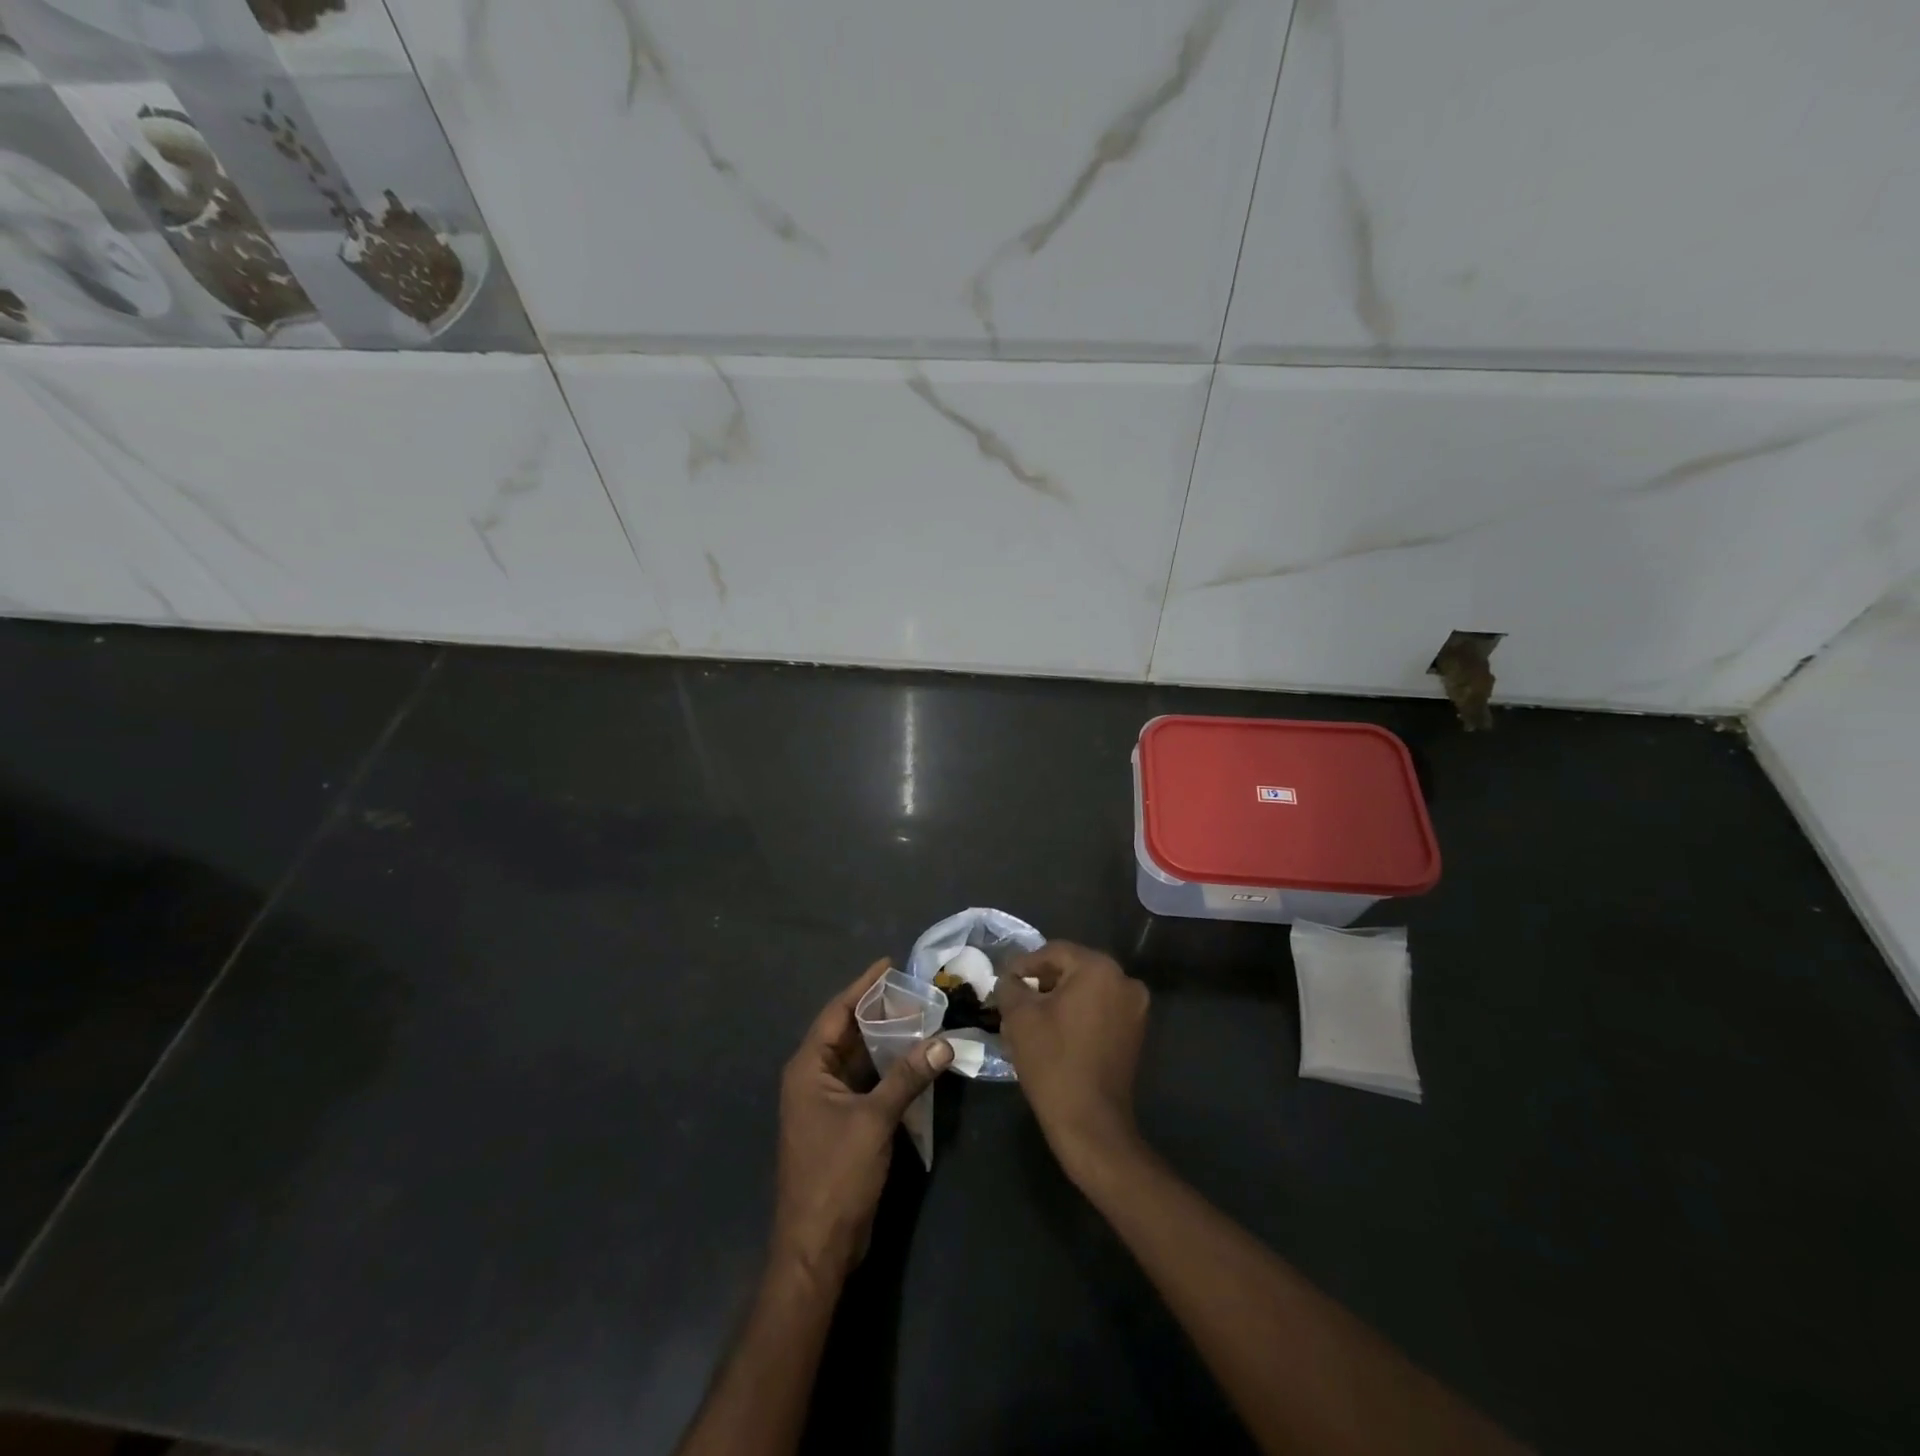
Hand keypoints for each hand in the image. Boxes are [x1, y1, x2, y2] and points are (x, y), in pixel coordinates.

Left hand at [773, 958, 952, 1287]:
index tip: (890, 963)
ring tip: (922, 1016)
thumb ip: (908, 1077)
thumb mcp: (874, 1121)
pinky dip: (889, 1069)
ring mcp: (827, 1102)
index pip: (837, 1013)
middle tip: (916, 989)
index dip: (863, 987)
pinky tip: (915, 1059)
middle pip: (848, 1032)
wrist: (818, 1246)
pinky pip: (866, 1082)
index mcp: (808, 1068)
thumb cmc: (836, 1175)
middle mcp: (814, 1078)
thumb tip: (943, 1042)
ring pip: (860, 1058)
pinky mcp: (843, 1123)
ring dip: (887, 1040)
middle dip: (880, 1011)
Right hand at [996, 941, 1150, 1185]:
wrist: (1090, 1122)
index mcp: (1099, 968)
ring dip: (1060, 998)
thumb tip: (1009, 978)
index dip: (1025, 964)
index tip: (1004, 980)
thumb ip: (1010, 986)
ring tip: (1032, 1016)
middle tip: (1016, 997)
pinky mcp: (1136, 1032)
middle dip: (1043, 980)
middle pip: (1073, 968)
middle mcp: (1124, 980)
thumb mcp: (1019, 1017)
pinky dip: (1079, 1013)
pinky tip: (1056, 1031)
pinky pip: (1101, 1009)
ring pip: (1088, 989)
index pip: (1054, 952)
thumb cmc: (1052, 1062)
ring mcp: (1135, 1008)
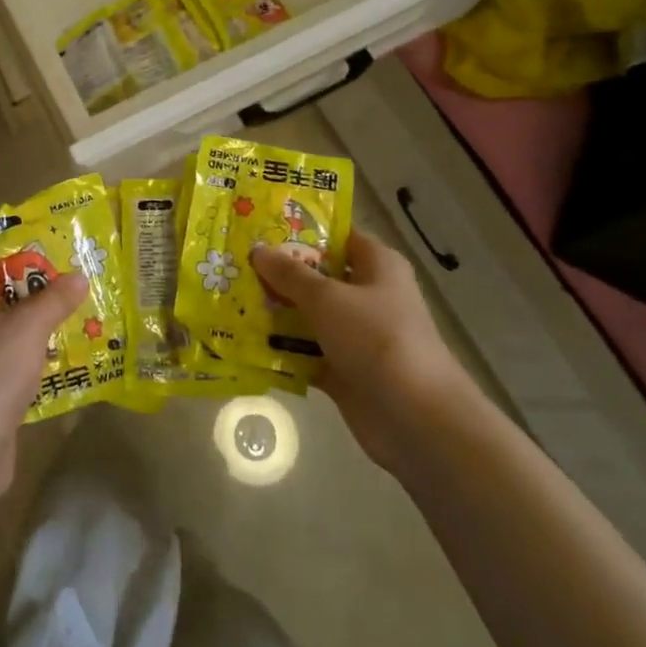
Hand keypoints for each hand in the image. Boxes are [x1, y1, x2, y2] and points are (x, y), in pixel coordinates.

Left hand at [0, 250, 87, 501]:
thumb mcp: (27, 328)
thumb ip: (54, 299)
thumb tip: (79, 277)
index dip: (3, 245)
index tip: (40, 243)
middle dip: (26, 282)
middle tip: (64, 273)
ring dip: (30, 318)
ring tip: (70, 307)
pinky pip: (2, 356)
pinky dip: (26, 350)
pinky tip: (60, 349)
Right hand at [251, 231, 476, 475]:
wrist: (415, 417)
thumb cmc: (376, 338)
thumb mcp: (328, 298)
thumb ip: (290, 274)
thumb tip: (258, 250)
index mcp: (377, 266)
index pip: (337, 236)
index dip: (302, 231)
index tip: (260, 228)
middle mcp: (368, 295)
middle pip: (319, 277)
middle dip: (280, 273)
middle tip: (235, 264)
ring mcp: (356, 335)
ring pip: (309, 316)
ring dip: (277, 312)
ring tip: (231, 300)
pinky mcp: (345, 370)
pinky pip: (307, 352)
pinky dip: (283, 351)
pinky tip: (245, 343)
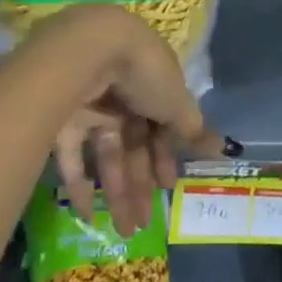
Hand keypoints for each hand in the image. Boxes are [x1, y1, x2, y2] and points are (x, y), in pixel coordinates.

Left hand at [28, 3, 224, 235]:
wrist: (90, 50)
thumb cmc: (143, 71)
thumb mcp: (176, 99)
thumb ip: (192, 126)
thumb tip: (220, 147)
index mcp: (149, 83)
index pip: (159, 124)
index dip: (164, 156)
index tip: (168, 186)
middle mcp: (120, 94)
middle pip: (132, 144)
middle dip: (140, 184)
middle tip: (144, 225)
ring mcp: (90, 106)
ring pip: (106, 154)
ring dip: (116, 192)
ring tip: (124, 230)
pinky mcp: (62, 118)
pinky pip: (72, 156)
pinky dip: (79, 185)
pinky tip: (87, 215)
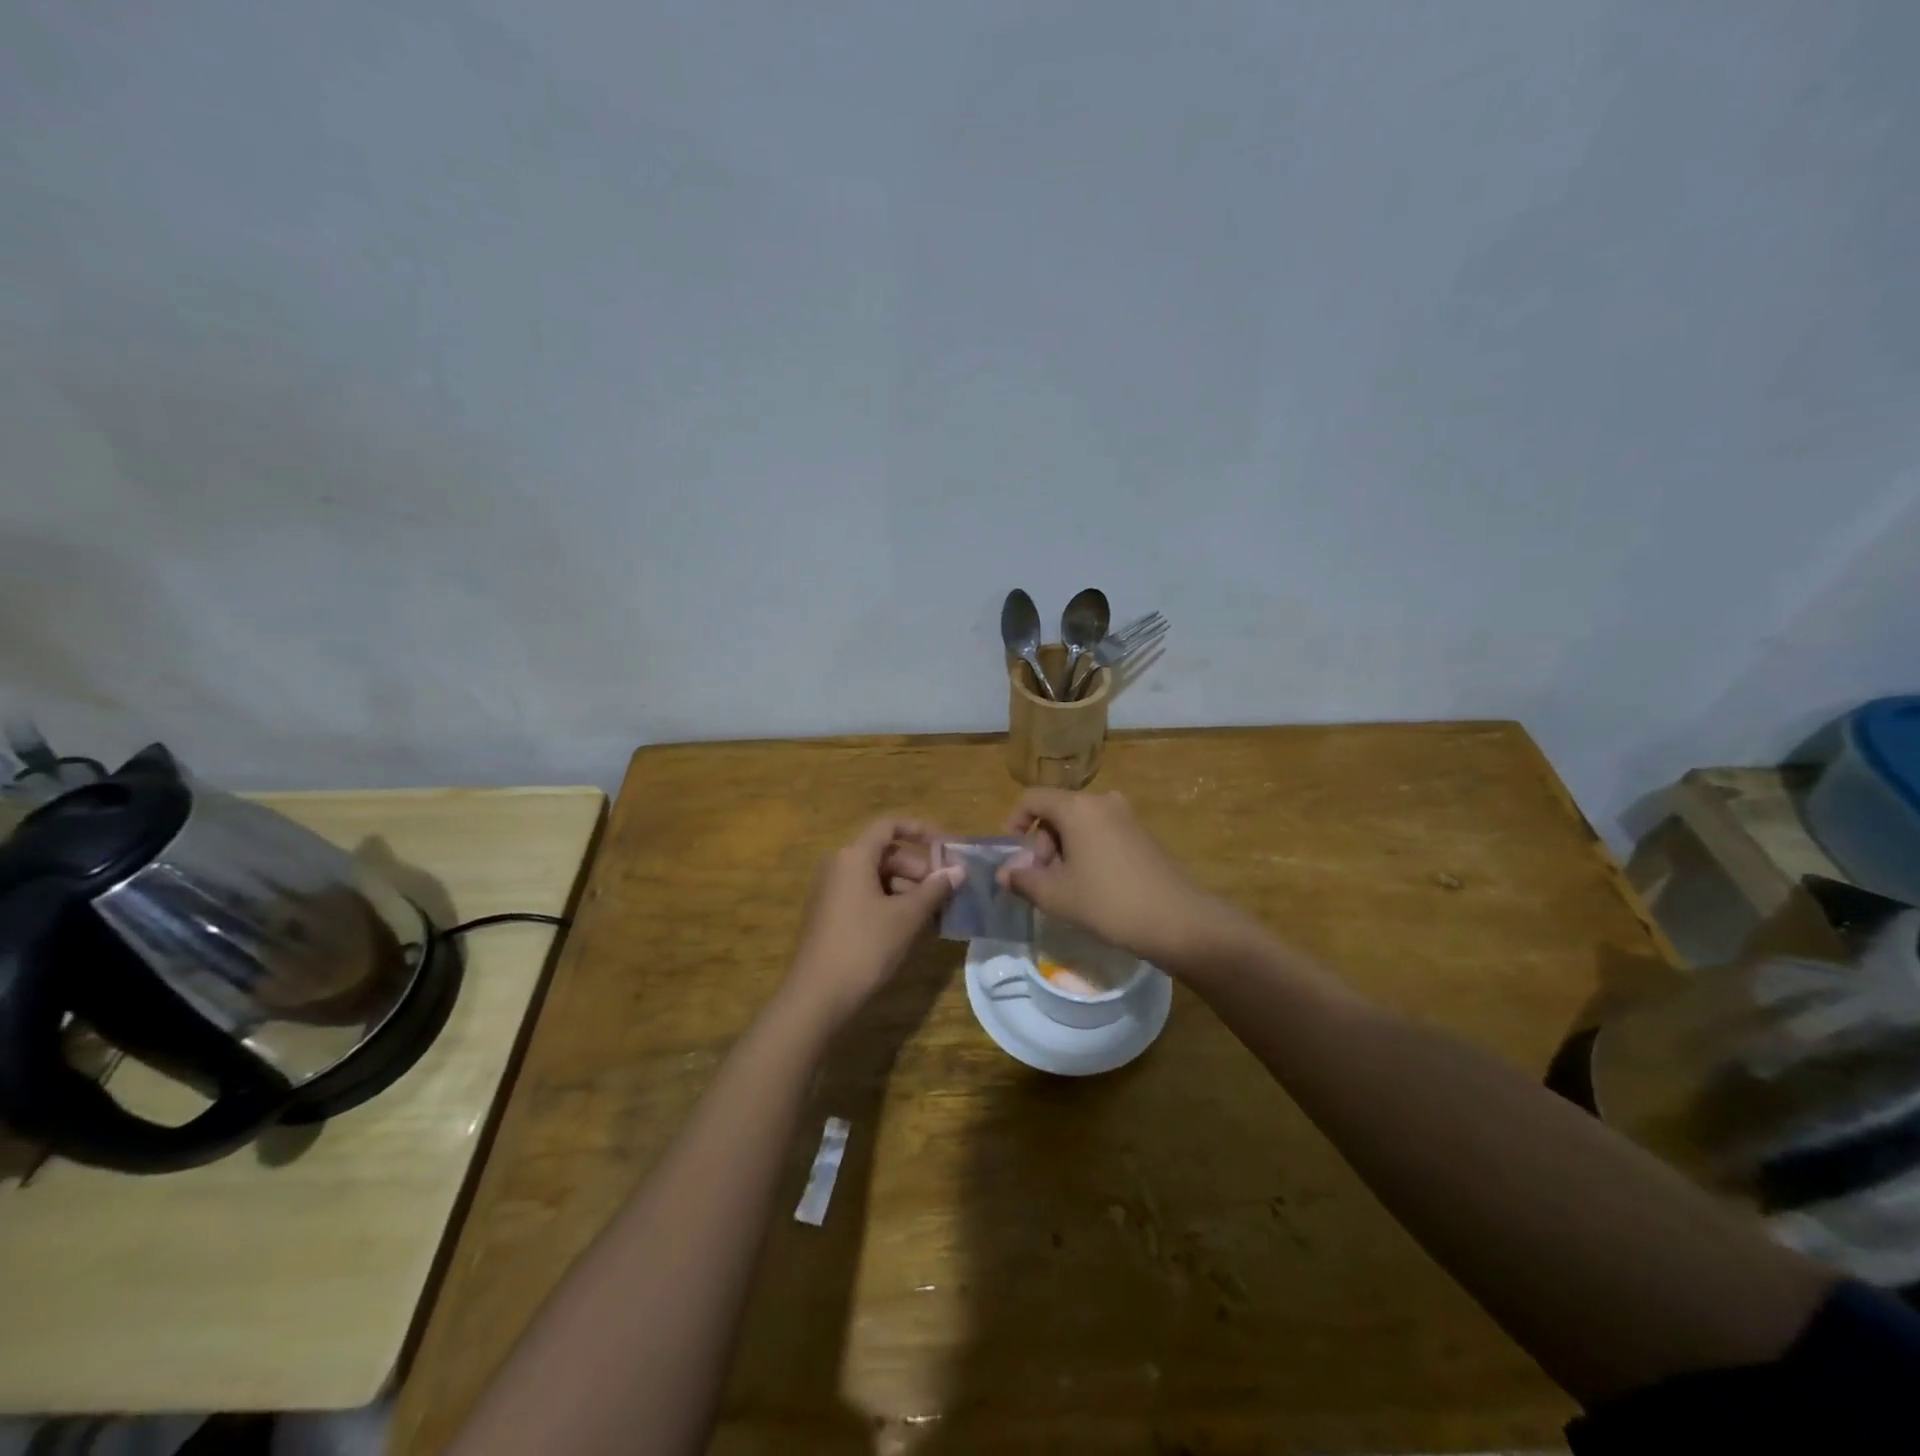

Problem requirements: The lines to return are those in the material above that hold "Left".

Task response:
Left hand at [773, 958, 952, 1287]:
Left hand at [0, 250, 87, 501]:
Left hand at [28, 3, 224, 235]:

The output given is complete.